=== Try it ===
From the rows below, select every line that contains the string "Washington" and copy each one. Matching is case-sensitive.

=== Data records ===
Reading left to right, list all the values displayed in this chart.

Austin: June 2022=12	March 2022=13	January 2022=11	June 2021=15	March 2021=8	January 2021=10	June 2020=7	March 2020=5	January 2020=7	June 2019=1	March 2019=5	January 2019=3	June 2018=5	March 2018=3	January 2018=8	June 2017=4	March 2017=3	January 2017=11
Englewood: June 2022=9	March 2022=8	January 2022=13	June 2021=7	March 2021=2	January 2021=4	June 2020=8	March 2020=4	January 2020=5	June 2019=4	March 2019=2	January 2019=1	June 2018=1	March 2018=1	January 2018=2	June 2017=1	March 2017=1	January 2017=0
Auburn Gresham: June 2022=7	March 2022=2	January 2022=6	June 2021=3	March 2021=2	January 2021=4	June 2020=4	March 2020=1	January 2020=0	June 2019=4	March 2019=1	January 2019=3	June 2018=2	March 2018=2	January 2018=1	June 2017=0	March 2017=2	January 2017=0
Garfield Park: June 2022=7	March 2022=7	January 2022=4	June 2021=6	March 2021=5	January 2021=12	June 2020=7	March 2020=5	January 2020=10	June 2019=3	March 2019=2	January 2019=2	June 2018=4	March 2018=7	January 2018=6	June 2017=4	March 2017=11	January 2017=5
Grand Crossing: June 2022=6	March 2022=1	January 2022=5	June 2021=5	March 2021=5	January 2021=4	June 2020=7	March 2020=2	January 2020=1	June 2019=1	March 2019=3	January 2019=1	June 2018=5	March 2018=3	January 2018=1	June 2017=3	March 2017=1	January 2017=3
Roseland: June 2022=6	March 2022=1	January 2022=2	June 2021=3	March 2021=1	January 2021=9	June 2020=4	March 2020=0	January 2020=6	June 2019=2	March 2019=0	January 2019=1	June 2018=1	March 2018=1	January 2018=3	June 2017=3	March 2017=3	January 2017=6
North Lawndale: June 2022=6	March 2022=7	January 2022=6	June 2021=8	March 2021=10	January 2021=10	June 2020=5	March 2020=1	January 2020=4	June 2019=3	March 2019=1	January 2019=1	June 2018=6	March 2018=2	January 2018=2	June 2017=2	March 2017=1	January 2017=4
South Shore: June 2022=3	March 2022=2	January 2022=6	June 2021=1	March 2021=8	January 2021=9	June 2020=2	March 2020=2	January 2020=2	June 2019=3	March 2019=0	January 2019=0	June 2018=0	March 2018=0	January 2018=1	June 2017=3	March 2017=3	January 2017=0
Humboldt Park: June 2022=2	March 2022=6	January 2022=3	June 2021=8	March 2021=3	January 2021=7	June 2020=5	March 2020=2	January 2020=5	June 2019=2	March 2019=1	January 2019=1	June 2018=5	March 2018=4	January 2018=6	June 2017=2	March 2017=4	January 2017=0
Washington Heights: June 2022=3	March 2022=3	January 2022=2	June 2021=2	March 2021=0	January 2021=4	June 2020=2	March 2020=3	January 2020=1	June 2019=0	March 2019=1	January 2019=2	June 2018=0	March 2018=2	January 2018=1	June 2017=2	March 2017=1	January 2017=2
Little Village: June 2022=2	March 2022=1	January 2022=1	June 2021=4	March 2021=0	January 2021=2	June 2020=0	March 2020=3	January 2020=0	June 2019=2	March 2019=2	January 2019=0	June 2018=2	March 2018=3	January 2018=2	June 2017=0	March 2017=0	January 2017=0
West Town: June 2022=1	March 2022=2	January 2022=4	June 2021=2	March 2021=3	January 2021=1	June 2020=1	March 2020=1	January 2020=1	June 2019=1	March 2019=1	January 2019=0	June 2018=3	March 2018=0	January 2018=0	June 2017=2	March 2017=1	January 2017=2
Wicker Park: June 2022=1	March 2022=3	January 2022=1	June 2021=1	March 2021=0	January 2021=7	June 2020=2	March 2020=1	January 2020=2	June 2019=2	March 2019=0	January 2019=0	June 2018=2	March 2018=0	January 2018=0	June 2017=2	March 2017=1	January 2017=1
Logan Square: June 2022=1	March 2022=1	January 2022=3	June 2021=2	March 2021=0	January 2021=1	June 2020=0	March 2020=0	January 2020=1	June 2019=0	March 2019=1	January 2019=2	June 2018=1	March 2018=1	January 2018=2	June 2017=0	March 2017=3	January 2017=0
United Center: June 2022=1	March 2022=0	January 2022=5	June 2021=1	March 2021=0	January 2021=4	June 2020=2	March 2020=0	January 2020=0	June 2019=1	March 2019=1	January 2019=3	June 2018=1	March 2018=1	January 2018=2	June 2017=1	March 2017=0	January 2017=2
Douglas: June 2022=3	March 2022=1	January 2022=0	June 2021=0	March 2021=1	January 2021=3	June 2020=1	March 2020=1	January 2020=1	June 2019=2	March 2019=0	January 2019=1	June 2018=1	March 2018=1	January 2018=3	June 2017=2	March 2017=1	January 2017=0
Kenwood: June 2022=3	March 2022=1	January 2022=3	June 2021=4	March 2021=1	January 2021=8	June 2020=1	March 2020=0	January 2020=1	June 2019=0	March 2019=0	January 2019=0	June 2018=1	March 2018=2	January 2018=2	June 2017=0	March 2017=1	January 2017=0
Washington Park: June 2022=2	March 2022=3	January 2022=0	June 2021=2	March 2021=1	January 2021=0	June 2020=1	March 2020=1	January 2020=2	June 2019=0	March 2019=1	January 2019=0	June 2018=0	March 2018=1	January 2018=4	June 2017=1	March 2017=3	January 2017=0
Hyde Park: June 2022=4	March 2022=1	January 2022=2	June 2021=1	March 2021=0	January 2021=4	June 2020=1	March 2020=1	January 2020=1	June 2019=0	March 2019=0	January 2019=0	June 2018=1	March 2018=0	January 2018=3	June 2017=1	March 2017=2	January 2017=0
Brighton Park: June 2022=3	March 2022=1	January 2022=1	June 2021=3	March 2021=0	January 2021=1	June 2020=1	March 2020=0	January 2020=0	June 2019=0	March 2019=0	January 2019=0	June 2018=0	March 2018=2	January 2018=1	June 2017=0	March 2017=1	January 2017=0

=== Task response ===
Washington Heights: June 2022=3	March 2022=3	January 2022=2	June 2021=2	March 2021=0	January 2021=4	June 2020=2	March 2020=3	January 2020=1	June 2019=0	March 2019=1	January 2019=2	June 2018=0	March 2018=2	January 2018=1	June 2017=2	March 2017=1	January 2017=2
Washington Park: June 2022=2	March 2022=3	January 2022=0	June 2021=2	March 2021=1	January 2021=0	June 2020=1	March 2020=1	January 2020=2	June 2019=0	March 2019=1	January 2019=0	June 2018=0	March 2018=1	January 2018=4	June 2017=1	March 2017=3	January 2017=0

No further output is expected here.